▸ **Exercise brief**:
From the dbmstools FAQ, list every database management system it names as supported, together with the level of support stated for each.

------ Supplied text ------

Frequently Asked Questions

Contents

Return to main dbmstools documentation page.

General Questions

What database objects can dbmstools deal with?

dbmstools provides at least reasonable support for the following types of database objects:

  • Tables
  • Columns, including column constraints
  • Primary keys
  • Foreign keys
  • Unique constraints
  • Indexes
  • Grants
  • Views (with some limitations)
  • DBMS-specific table properties, e.g. Oracle storage parameters, MySQL InnoDB indicators.

What limitations are there in dbmstools?

Probably quite a few that I haven't noted down yet ;}

But here are some of the main ones:

  • The DBMS's supported (and the completeness/maturity of that support) are:

    • Postgres (7 and 8) - good
    • Oracle - good
    • Microsoft SQLServer - good
    • MySQL - good
    • Hypersonic - limited (xml2* tools only)
    • Sqlite - limited (xml2* tools only).
  • Support for DBMS-specific features in DDL is patchy

  • Although schema names are understood by dbmstools, you can't have 2 top-level tables, views or sequences with the same name, even if they're in different schemas

  • No support for functions, stored procedures etc.

  • The definition of a view is at least partially opaque to dbmstools, so it can't be exported by db2xml for all DBMSs (currently supported for Postgres and Oracle), and deltaddl doesn't understand about the tables the view depends on.

How do I run these tools under Windows?

For the CPython-based tools (xml2*, filterdml, deltaddl), you have these options:

  • If you've installed Python properly, you should just be able to type the script name at the command prompt, and it will run, e.g.

    C:\dbmstools-0.3.8>main\deltaddl.py
    
  • Otherwise, if Python is in your PATH, you can prefix the script name with python, e.g.

    C:\dbmstools-0.3.8>python main\deltaddl.py
    

If neither of these options work, you should either install Python properly or ensure that the python interpreter (python.exe) is in your path. You'll find more information at http://www.python.org/doc/faq/windows/ . Another alternative is to run them under Jython, which is supplied with dbmstools - see the dbmsjy page for details.

For the Jython-based tools (db2sql, db2xml, dbclear, dbdrop), see the dbmsjy page for more information.

Where do I put my DTD so that it gets checked?

The DTD is in the same directory as the dbmstools scripts. When running under Jython, an entity resolver is installed to load the DTD from that directory, or from the Jar file.

Note that the DTD is never checked under CPython - see below.

Why isn't my XML validated under CPython?

The XML parser I've used for the CPython parsing doesn't support validation. The DTD will only be checked if you use Jython (since the standard Java XML parsers do support validation).

------ Supplied entries ------

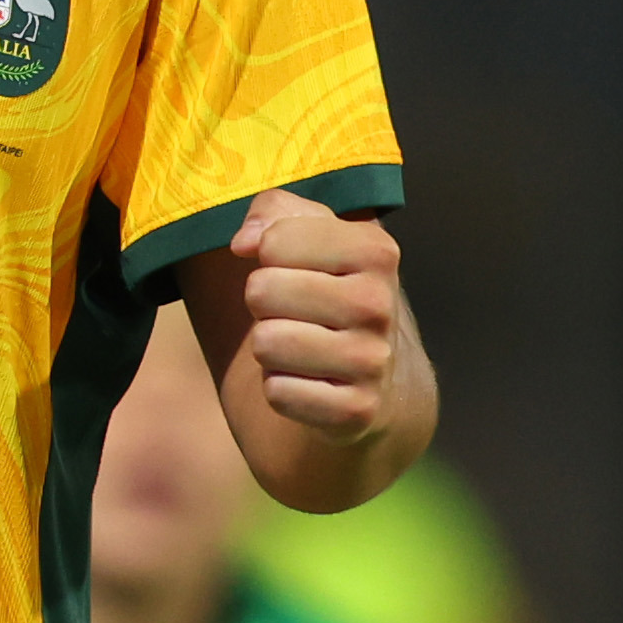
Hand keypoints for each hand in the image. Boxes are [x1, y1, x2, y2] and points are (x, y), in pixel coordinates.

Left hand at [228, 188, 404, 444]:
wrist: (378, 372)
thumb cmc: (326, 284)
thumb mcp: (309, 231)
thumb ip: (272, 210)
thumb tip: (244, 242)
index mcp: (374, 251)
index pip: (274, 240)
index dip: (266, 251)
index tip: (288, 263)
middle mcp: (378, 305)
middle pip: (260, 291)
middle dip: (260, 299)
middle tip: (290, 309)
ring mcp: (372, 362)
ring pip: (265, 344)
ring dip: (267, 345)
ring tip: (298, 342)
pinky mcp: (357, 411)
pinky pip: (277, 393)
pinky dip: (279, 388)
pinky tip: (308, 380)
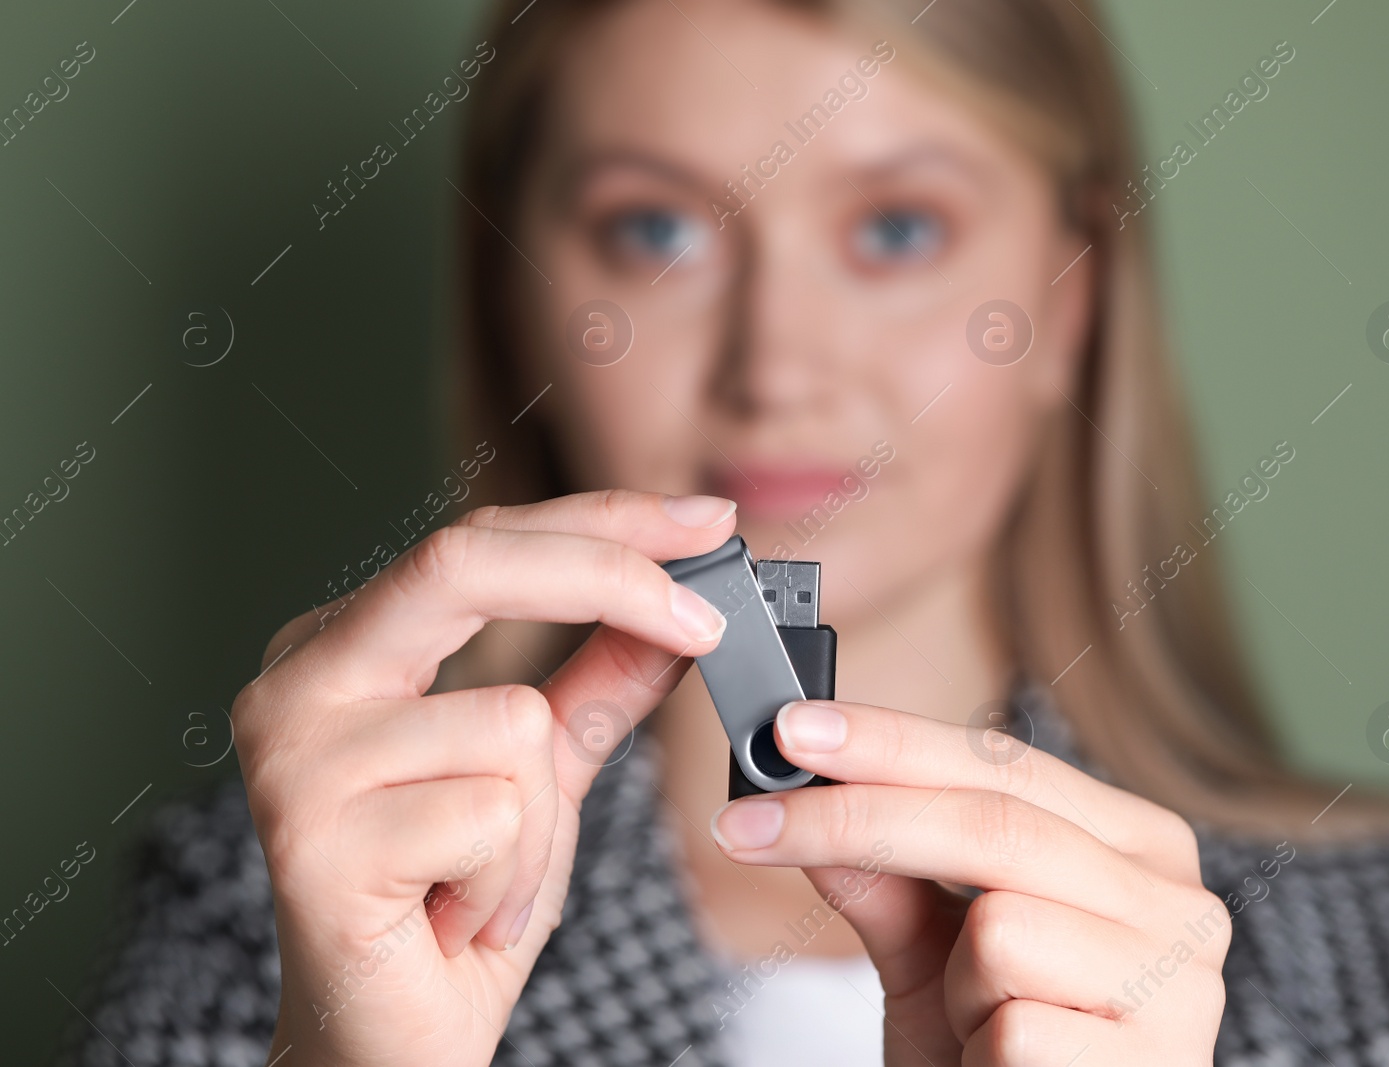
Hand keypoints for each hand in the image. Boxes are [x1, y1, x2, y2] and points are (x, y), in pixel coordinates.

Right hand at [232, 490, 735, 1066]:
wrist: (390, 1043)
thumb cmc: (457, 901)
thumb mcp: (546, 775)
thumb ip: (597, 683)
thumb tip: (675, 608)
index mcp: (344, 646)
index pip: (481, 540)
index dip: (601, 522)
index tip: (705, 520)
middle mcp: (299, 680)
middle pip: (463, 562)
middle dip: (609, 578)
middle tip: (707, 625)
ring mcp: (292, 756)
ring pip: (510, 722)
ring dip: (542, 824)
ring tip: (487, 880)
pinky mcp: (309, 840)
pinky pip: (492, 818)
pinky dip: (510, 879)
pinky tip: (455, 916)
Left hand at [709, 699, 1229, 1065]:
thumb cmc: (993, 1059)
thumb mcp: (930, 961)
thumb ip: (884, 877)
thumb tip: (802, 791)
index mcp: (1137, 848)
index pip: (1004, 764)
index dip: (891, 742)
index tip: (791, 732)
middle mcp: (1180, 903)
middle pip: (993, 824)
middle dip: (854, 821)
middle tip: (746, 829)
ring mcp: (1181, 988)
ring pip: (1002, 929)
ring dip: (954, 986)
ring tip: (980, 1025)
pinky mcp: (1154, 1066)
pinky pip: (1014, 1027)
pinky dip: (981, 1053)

------
------ Supplied entries ------

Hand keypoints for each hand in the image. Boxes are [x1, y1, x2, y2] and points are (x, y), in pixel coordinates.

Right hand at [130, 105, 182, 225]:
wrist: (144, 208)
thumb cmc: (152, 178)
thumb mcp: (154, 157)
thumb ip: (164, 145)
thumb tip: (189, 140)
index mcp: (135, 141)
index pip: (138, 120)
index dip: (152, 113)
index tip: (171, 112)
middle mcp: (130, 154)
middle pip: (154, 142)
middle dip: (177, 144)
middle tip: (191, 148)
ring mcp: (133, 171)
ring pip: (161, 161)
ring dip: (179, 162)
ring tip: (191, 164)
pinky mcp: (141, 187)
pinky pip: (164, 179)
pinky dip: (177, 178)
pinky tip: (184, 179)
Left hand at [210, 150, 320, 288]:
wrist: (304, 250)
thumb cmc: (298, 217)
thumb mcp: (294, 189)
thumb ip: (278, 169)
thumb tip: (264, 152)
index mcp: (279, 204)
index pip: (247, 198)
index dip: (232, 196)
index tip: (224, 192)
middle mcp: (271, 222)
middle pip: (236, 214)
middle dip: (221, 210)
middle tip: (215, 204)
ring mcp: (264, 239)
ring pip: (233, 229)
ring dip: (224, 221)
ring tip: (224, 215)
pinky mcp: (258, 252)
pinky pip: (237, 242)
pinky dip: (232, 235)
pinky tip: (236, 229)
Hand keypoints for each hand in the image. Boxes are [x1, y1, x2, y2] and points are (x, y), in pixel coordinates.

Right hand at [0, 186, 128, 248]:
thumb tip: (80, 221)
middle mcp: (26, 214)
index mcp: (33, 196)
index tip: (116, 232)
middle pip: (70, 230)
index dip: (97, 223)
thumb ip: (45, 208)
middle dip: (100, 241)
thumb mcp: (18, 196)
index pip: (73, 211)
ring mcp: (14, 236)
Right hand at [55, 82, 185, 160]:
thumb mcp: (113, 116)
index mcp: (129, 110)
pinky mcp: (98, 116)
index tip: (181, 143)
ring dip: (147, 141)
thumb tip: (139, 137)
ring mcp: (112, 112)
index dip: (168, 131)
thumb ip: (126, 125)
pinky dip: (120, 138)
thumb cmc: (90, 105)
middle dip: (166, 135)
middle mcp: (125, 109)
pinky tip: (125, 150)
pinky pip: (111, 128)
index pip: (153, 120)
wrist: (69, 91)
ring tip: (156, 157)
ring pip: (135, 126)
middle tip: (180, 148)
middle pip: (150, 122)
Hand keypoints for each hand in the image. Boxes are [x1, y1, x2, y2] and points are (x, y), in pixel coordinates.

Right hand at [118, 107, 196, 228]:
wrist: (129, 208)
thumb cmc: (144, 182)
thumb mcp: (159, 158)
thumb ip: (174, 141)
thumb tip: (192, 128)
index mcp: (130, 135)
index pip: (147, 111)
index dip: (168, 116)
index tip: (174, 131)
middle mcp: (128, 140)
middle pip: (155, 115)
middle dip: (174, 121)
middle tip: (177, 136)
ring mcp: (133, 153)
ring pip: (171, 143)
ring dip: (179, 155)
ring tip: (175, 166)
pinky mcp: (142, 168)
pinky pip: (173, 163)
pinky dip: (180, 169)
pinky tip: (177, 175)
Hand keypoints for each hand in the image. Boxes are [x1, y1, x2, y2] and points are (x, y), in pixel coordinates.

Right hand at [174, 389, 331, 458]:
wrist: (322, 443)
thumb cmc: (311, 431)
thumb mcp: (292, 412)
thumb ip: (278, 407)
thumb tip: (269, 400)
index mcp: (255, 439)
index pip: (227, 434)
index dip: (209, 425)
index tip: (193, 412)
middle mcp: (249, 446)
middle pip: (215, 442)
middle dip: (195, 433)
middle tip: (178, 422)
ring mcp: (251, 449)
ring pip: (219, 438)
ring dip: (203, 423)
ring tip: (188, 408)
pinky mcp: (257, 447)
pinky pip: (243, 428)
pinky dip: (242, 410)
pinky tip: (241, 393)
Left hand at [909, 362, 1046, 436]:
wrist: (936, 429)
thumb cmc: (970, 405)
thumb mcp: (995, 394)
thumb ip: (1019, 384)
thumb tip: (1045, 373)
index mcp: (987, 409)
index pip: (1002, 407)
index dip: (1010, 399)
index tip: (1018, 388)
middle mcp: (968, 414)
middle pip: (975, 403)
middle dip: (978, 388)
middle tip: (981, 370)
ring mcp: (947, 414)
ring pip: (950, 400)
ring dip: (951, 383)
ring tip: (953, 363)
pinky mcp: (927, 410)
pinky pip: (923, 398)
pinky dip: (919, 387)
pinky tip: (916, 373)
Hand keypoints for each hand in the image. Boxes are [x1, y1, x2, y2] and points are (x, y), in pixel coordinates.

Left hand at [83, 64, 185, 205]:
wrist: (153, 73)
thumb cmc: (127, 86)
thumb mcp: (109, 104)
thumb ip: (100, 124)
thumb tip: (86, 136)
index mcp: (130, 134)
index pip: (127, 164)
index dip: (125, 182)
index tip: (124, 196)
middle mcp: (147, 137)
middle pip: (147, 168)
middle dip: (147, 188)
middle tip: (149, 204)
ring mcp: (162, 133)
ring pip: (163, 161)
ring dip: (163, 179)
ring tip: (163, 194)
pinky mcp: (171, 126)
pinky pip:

------
------ Supplied entries ------

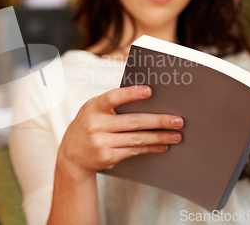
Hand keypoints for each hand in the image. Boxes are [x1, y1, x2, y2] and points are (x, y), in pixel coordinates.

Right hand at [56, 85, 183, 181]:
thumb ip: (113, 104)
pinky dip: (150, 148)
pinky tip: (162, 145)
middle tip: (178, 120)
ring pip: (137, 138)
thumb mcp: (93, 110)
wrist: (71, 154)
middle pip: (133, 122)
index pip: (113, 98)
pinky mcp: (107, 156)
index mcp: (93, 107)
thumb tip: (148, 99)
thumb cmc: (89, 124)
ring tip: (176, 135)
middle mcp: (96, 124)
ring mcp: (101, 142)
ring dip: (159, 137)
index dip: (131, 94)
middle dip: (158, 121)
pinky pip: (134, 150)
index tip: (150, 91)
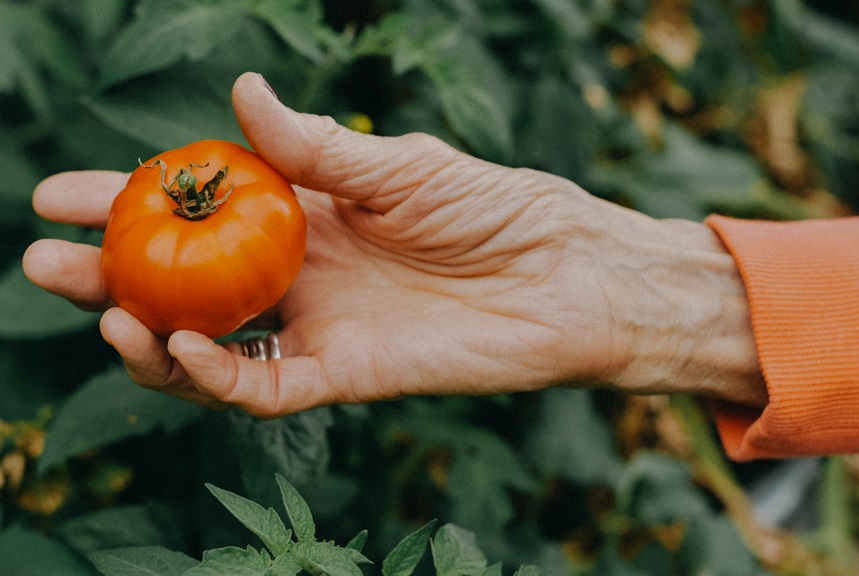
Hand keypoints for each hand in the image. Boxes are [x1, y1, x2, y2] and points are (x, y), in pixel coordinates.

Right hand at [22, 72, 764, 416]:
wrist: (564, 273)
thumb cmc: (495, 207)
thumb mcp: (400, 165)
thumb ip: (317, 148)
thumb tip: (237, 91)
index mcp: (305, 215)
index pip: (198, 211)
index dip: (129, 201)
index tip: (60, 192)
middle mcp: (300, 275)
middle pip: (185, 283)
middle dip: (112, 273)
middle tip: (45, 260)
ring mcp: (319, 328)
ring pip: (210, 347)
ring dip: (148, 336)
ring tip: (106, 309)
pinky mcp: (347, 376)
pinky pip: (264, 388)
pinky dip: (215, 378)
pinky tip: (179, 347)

------

▸ **Result of this exercise**:
- Postgres (7 and 8): good
- Oracle: good
- Microsoft SQLServer: good
- MySQL: good
- Hypersonic: limited (xml2* tools only)
- Sqlite: limited (xml2* tools only)